Given data =>
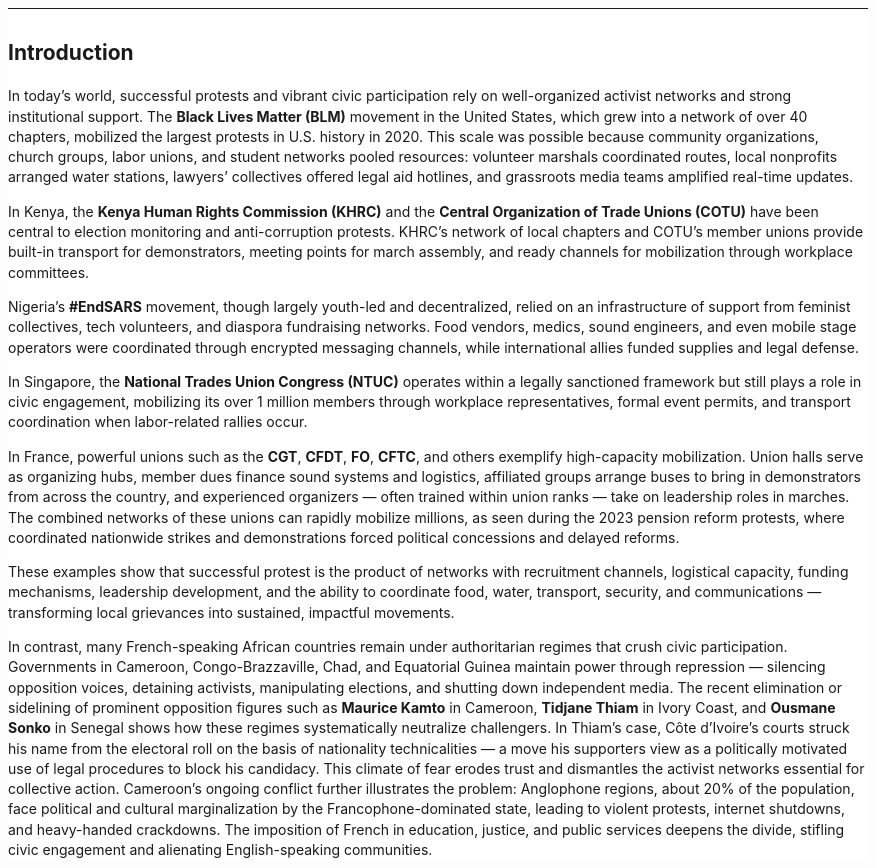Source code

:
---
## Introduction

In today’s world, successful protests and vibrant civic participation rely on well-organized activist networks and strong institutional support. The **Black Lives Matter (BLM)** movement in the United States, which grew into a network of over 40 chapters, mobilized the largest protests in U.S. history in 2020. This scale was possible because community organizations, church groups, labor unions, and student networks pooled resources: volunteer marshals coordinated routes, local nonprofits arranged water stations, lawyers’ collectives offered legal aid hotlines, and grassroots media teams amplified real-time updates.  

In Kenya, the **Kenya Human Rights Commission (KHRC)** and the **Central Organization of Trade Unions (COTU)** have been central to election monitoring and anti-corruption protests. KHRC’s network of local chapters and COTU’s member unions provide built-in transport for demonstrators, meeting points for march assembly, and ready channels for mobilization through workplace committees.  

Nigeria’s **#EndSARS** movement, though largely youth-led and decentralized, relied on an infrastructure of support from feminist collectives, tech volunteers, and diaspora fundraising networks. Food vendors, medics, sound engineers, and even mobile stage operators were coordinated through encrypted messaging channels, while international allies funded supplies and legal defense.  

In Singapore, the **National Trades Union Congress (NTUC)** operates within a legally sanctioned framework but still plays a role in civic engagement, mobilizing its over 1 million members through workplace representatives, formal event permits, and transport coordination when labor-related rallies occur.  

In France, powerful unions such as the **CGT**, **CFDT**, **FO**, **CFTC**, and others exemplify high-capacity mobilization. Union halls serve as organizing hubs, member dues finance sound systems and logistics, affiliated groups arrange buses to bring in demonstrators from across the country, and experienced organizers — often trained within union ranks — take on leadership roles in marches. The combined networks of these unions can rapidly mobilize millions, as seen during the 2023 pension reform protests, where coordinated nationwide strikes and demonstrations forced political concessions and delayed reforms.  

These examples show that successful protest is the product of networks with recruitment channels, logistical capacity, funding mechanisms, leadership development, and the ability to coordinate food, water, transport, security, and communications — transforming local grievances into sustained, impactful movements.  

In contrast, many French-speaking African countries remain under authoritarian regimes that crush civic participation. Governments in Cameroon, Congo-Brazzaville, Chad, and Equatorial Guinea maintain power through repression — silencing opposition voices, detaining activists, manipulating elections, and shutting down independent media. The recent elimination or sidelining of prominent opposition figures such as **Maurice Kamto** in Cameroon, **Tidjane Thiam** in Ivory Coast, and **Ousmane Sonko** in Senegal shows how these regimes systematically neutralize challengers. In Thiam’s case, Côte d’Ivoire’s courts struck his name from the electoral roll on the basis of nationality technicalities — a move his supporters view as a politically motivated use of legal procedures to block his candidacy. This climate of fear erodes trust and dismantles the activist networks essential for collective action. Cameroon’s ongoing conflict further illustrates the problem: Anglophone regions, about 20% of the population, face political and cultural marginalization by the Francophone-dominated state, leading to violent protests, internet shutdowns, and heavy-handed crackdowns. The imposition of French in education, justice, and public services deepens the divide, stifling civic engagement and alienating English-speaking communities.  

==

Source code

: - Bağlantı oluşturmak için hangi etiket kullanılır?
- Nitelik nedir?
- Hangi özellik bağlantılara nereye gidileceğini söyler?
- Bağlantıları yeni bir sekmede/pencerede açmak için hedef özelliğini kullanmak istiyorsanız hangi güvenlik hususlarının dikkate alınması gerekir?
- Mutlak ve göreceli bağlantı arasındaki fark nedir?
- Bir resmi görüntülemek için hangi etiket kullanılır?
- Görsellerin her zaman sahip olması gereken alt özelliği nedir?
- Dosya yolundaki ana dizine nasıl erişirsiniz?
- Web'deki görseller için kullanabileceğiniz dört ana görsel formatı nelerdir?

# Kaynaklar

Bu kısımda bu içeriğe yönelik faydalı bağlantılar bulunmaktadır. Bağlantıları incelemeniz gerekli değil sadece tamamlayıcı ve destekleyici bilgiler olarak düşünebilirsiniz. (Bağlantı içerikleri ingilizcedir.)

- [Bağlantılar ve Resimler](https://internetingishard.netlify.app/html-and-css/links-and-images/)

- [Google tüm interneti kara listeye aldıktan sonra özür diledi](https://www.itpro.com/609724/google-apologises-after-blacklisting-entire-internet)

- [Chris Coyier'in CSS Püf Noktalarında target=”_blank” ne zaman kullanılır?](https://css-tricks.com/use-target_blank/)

---

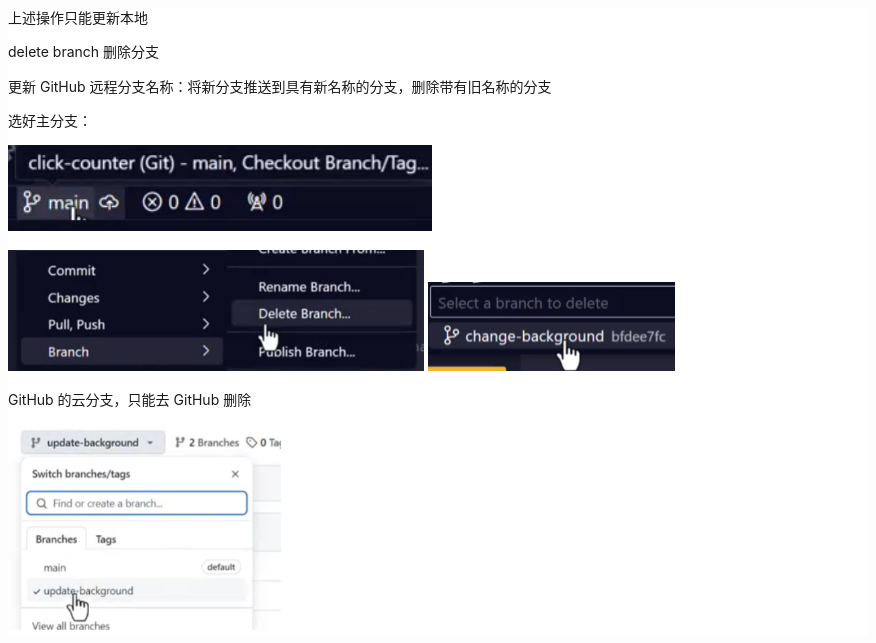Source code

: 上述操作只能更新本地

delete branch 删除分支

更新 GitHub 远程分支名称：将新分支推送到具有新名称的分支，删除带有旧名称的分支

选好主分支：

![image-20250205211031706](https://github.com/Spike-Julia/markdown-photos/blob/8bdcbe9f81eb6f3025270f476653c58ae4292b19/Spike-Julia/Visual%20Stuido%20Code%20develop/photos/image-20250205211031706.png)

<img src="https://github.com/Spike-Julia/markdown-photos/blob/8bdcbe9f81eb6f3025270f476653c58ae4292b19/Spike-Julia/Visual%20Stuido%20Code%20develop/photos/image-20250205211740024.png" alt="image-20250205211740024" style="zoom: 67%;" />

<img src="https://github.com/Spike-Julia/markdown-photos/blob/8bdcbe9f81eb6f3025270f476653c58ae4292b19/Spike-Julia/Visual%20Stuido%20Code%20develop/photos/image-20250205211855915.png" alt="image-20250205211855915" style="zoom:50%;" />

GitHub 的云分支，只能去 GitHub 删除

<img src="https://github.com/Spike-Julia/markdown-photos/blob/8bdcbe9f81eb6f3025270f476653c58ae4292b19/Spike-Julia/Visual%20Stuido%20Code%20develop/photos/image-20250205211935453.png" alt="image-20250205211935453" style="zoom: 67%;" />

Problem statement =>
Quote verbatim the lines from the line containing "- [Bağlantılar ve" up to and including the line containing "- [Chris Coyier'in".

Solution to this problem =>
- [Bağlantılar ve Resimler](https://internetingishard.netlify.app/html-and-css/links-and-images/)

- [Google tüm interneti kara listeye aldıktan sonra özür diledi](https://www.itpro.com/609724/google-apologises-after-blacklisting-entire-internet)

- [Chris Coyier'in CSS Püf Noktalarında target=”_blank” ne zaman kullanılır?](https://css-tricks.com/use-target_blank/)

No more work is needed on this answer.